By Gaurav Kashyap, Head of DGCX desk at Alpari ME DMCC
Following a rather well perceived and positive outcome at the closure of the Summit, higher yielding assets and commodities were re-energized to close the week on a very bullish note. The Euro closed the week at 1.2667 against the Greenback, gaining almost 1.80% on Friday alone, after testing 1.24 levels just the day before.
But perhaps the star performers on the week were in the commodity segment with Gold making significant strides to close the week $29 higher at 1597 while the West Texas Intermediary crude contract was even more impressive, surging $7.27 to close the week at $84.96. It was the biggest one-day gain in the energy contract in three years.
Eurozone outcome well-received by markets
Barring a rather dull four days of trading, markets kicked into fifth gear following the strong signs solidarity and commitment emerging from the EU summit in Brussels.
With Italy and Spain putting Chancellor Merkel under pressure to agree to concessions, the outcome was well received by the markets.
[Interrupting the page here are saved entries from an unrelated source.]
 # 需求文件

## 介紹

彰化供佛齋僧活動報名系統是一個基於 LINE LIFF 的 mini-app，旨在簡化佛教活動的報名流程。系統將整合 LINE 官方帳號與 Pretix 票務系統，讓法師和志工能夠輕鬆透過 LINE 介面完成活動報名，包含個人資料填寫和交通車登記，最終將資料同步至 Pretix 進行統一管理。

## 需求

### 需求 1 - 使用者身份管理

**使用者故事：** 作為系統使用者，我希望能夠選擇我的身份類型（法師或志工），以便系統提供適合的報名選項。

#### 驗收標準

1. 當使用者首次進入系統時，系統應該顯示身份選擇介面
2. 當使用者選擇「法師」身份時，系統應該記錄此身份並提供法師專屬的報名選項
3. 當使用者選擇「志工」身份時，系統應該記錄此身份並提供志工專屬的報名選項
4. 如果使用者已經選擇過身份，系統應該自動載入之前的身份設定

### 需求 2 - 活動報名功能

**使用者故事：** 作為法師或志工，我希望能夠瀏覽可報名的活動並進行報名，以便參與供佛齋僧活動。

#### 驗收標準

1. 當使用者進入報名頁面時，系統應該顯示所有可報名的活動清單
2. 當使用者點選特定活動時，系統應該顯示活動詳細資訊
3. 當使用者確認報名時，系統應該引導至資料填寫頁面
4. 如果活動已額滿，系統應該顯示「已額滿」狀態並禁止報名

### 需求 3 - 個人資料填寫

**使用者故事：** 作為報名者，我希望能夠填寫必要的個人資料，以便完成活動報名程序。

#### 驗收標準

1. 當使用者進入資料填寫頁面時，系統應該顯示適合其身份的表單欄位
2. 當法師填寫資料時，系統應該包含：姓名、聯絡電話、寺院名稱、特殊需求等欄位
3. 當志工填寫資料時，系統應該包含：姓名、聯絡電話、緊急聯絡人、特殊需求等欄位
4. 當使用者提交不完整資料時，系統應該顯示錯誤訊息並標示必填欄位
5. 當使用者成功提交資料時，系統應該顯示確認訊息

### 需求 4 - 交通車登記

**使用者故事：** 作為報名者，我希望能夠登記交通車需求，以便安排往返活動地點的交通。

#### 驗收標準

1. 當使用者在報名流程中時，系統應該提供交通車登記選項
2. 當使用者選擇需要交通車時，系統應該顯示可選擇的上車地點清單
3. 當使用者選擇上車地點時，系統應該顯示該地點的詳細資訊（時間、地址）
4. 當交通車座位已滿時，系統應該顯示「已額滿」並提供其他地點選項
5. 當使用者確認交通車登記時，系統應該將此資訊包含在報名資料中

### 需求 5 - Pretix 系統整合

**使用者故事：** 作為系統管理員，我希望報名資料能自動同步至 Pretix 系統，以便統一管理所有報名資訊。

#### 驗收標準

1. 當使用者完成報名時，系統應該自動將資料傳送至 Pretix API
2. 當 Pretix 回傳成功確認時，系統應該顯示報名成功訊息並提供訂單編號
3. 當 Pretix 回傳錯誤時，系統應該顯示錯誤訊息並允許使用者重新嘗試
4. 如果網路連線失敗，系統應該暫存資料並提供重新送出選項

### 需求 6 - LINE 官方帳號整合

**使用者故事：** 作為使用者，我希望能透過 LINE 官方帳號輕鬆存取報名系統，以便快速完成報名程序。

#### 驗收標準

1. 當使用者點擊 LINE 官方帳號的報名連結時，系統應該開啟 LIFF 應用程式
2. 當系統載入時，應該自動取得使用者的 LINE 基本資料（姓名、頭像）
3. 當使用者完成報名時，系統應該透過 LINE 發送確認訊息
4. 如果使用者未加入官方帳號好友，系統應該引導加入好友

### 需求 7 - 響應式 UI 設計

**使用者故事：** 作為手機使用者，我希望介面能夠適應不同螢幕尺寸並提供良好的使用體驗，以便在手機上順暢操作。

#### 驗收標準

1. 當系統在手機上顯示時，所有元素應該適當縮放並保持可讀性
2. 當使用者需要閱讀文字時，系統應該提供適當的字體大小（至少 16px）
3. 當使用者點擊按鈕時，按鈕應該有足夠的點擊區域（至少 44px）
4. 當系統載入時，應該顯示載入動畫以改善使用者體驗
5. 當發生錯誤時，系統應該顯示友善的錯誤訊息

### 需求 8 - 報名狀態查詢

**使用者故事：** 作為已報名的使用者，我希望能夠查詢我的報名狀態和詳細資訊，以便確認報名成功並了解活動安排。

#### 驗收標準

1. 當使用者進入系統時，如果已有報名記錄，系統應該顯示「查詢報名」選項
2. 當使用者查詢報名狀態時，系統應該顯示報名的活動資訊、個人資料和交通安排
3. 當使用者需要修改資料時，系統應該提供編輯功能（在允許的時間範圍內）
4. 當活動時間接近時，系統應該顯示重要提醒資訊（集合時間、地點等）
It was agreed that the European Financial Stability Fund would act as a mechanism to recapitalize Spanish banks in the interim, with the European Stability Mechanism to take over those bond purchases upon its launch, and that too without gaining any senior status over private debt owners.
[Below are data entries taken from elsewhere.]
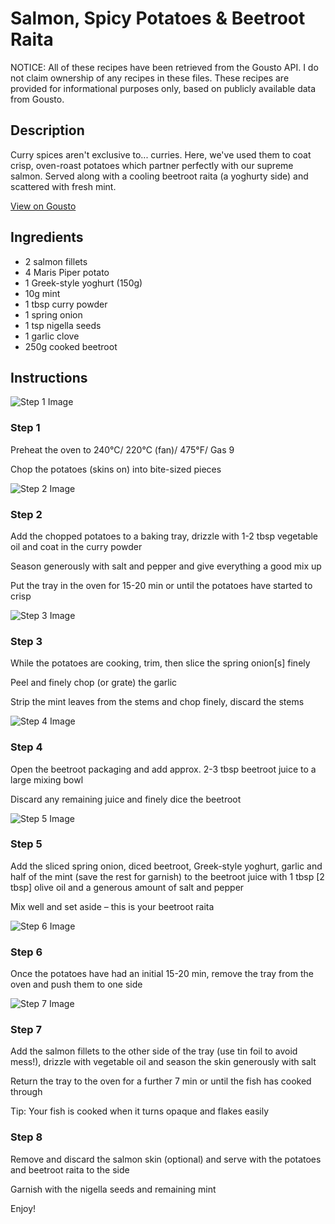 # Salmon, Spicy Potatoes & Beetroot Raita

NOTICE: All of these recipes have been retrieved from the Gousto API. I do not claim ownership of any recipes in these files. These recipes are provided for informational purposes only, based on publicly available data from Gousto.

## Description

Curry spices aren't exclusive to... curries. Here, we've used them to coat crisp, oven-roast potatoes which partner perfectly with our supreme salmon. Served along with a cooling beetroot raita (a yoghurty side) and scattered with fresh mint.

[View on Gousto](https://www.gousto.co.uk/recipes/cookbook/salmon-spicy-potatoes-beetroot-raita)

## Ingredients

- 2 salmon fillets
- 4 Maris Piper potato
- 1 Greek-style yoghurt (150g)
- 10g mint
- 1 tbsp curry powder
- 1 spring onion
- 1 tsp nigella seeds
- 1 garlic clove
- 250g cooked beetroot

## Instructions

![Step 1 Image](https://production-media.gousto.co.uk/cms/recipe-step-image/508__-step-1-x200.jpg)

### Step 1

Preheat the oven to 240°C/ 220°C (fan)/ 475°F/ Gas 9

Chop the potatoes (skins on) into bite-sized pieces

![Step 2 Image](https://production-media.gousto.co.uk/cms/recipe-step-image/508__-step-2-x200.jpg)

### Step 2

Add the chopped potatoes to a baking tray, drizzle with 1-2 tbsp vegetable oil and coat in the curry powder

Season generously with salt and pepper and give everything a good mix up

Put the tray in the oven for 15-20 min or until the potatoes have started to crisp

![Step 3 Image](https://production-media.gousto.co.uk/cms/recipe-step-image/508__-step-3-x200.jpg)

### Step 3

While the potatoes are cooking, trim, then slice the spring onion<span class="text-danger">[s]</span> finely

Peel and finely chop (or grate) the garlic

Strip the mint leaves from the stems and chop finely, discard the stems

![Step 4 Image](https://production-media.gousto.co.uk/cms/recipe-step-image/508__-step-4-x200.jpg)

### Step 4

Open the beetroot packaging and add approx. 2-3 tbsp beetroot juice to a large mixing bowl

Discard any remaining juice and finely dice the beetroot

![Step 5 Image](https://production-media.gousto.co.uk/cms/recipe-step-image/508__-step-5-x200.jpg)

### Step 5

Add the sliced spring onion, diced beetroot, Greek-style yoghurt, garlic and half of the mint (save the rest for garnish) to the beetroot juice with 1 tbsp <span class="text-danger">[2 tbsp]</span> olive oil and a generous amount of salt and pepper

Mix well and set aside – this is your beetroot raita

![Step 6 Image](https://production-media.gousto.co.uk/cms/recipe-step-image/508__-step-6-x200.jpg)

### Step 6

Once the potatoes have had an initial 15-20 min, remove the tray from the oven and push them to one side

![Step 7 Image](https://production-media.gousto.co.uk/cms/recipe-step-image/508__-step-7-x200.jpg)

### Step 7

Add the salmon fillets to the other side of the tray (use tin foil to avoid mess!), drizzle with vegetable oil and season the skin generously with salt

Return the tray to the oven for a further 7 min or until the fish has cooked through

Tip: Your fish is cooked when it turns opaque and flakes easily

### Step 8

Remove and discard the salmon skin (optional) and serve with the potatoes and beetroot raita to the side

Garnish with the nigella seeds and remaining mint

Enjoy!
The move brought a sense of clarity to the markets in regards to how the funding would take place, this following a period of uncertainty when the recapitalization worth €100bn of the Spanish banks was announced two weeks ago. The lack of transparency during the original announcement and how the Spanish government would funnel these funds kept risk sentiment well in check and yields on the Spanish 10-year above 7.00%. But with the most recent announcement, Spanish banks will get recapitilized without the Spanish government taking more debt on their books. So in essence, Spanish banks get their funds without the Spanish government increasing their debt load.
Also stoking the wave of risk appetite was the decision to use bailout funds more flexibly in an effort to keep European bond markets in control, following spiraling yields on Italian and Spanish bonds. With Italy and Spain the biggest beneficiaries of the announcement, Merkel's parliament strongly backed the vote - giving the markets a vote of confidence that Germany stands behind the Euro for the long haul. Also agreed at the Summit was a fiscal union and a growth pact worth €120bn in a bid to create jobs and stimulate growth and demand in the region.
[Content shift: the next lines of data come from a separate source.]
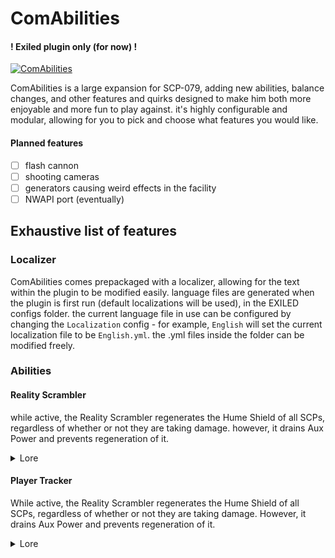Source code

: # ComAbilities
#### ! Exiled plugin only (for now) !
[![ComAbilities](https://github.com/Ruemena/ComAbilities/actions/workflows/action.yml/badge.svg)](https://github.com/Ruemena/ComAbilities/actions/workflows/action.yml)

ComAbilities is a large expansion for SCP-079, adding new abilities, balance changes, and other features and quirks designed to make him both more enjoyable and more fun to play against. it's highly configurable and modular, allowing for you to pick and choose what features you would like.
#### Planned features
- [ ] flash cannon
- [ ] shooting cameras
- [ ] generators causing weird effects in the facility
- [ ] NWAPI port (eventually)
## Exhaustive list of features
### Localizer
ComAbilities comes prepackaged with a localizer, allowing for the text within the plugin to be modified easily. language files are generated when the plugin is first run (default localizations will be used), in the EXILED configs folder. the current language file in use can be configured by changing the `Localization` config - for example, `English` will set the current localization file to be `English.yml`. the .yml files inside the folder can be modified freely.
### Abilities
#### Reality Scrambler
while active, the Reality Scrambler regenerates the Hume Shield of all SCPs, regardless of whether or not they are taking damage. however, it drains Aux Power and prevents regeneration of it. 
<details closed>
<summary>Lore</summary>
<br>
Site-02 features █ Scranton Reality Anchors, powerful devices that can nullify the abilities of reality-benders. However, in order to facilitate testing, these can be remotely disabled. Doing so greatly increases the reality-bending powers of the various anomalies with the site, so authorization from the Facility Manager is required.
</details>

#### Player Tracker
While active, the Reality Scrambler regenerates the Hume Shield of all SCPs, regardless of whether or not they are taking damage. However, it drains Aux Power and prevents regeneration of it. 
<details closed>
<summary>Lore</summary>
<br>
As part of an effort to combat the increasing number of breaches by SCP-106, SCP-173, and SCP-████, a network of sensors, light detectors, and other devices was installed within the facility to act as a support system to the Breach Scanner. Known as the PLAYER Tracker, this system allows for real-time monitoring and tracking of anomalies, although it has been utilized against hostile GOI forces and rogue personnel.
</details>
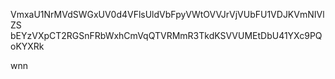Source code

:VmxaU1NrMVdSWGxUV0d4VFlsUldVbFpyVWtOVVJrVjVUbFU1VDJKVmNIVlZS
bEYzVXpCT2RGSnFRbWxhCmVqQTVRMmR3TkdKSVVUMEtDbU41YXc9PQoKYXRk

wnn
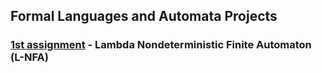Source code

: ## Formal Languages and Automata Projects

### [1st assignment](1st_assignment) - Lambda Nondeterministic Finite Automaton (L-NFA) 
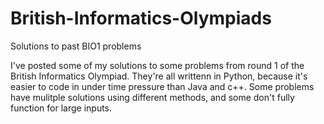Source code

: # British-Informatics-Olympiads
Solutions to past BIO1 problems

I've posted some of my solutions to some problems from round 1 of the British Informatics Olympiad.
They're all writtenn in Python, because it's easier to code in under time pressure than Java and c++.
Some problems have mulitple solutions using different methods, and some don't fully function for large inputs.
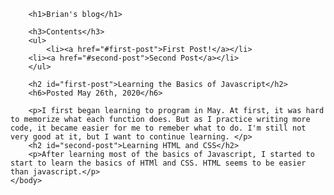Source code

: <!DOCTYPE html>
<html>
    <head>
        <meta charset="utf-8">
        <title>First Blog</title>
    </head>
    <body>
        
        <h1>Brian's blog</h1>

        <h3>Contents</h3>
        <ul>
            <li><a href="#first-post">First Post!</a></li>
        <li><a href="#second-post">Second Post</a></li>    
        </ul>

        <h2 id="first-post">Learning the Basics of Javascript</h2>
        <h6>Posted May 26th, 2020</h6>
        
        <p>I first began learning to program in May. At first, it was hard to memorize what each function does. But as I practice writing more code, it became easier for me to remeber what to do. I'm still not very good at it, but I want to continue learning. </p>
        <h2 id="second-post">Learning HTML and CSS</h2>
        <p>After learning most of the basics of Javascript, I started to start to learn the basics of HTMl and CSS. HTML seems to be easier than javascript.</p>
    </body>
</html>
Rally expected to be short-lived
Despite the buoyant closing on Friday, several doubts still remain. As with most political procedures, the agreed measures will take a fair amount of time to implement with the first round of action due to come on July 9th when the EFSF begins its purchase of Spanish bonds. Assuming there are no roadblocks or change of heart from Merkel and Germany, the simple fact remains that the current firepower of the ESM and EFSF is €500bn while the debt needs of Italy and Spain combined are closer to €2 trillion.
The announced measures will no doubt bring short-term confidence back to the markets and will have a dumbing effect on jittery European yields which will buy the EU some more time; but serious questions still remain and therefore Friday's rally will be short-lived and will provide shorting opportunities in the trading session next week when the dust begins to settle.
Key growth indicators expected
Next week promises to bring more fireworks with a stacked economic calendar, particularly from the Eurozone. Several key growth related indicators are expected, the headline release being Monday's Eurozone Purchasing Manager Index for manufacturing (Exp 44.8, Prev 44.8) followed by Eurozone purchasing manager index composite (Exp 46.8, Prev 46.8) and Euro-zone retail sales (Exp -1.0%, Prev -2.5%) on Wednesday.
The growth figures will precede the ECB's rate decision on Thursday where they are largely expected to cut rates to 0.75% after holding at 1.00% at their previous meeting. Also announcing this week is the Bank of England who are expected to remain unchanged at 0.50% with a £25bn increase to their asset purchase target expected. If such a move materializes, we can expect major selling pressure on GBP crosses. The Reserve Bank of Australia is expected to keep rates unchanged at 3.50% when they convene on Tuesday.
Across the pond in the US, it will be Monday's ISM data for manufacturing (Exp 52, Prev 53.5) and Friday's Nonfarm Payroll reading which will drive US equity markets. Coming off the back of three consecutive months of lower jobs growth, Friday's payrolls are expected to come in at 90K, up from last month's reading of 69K.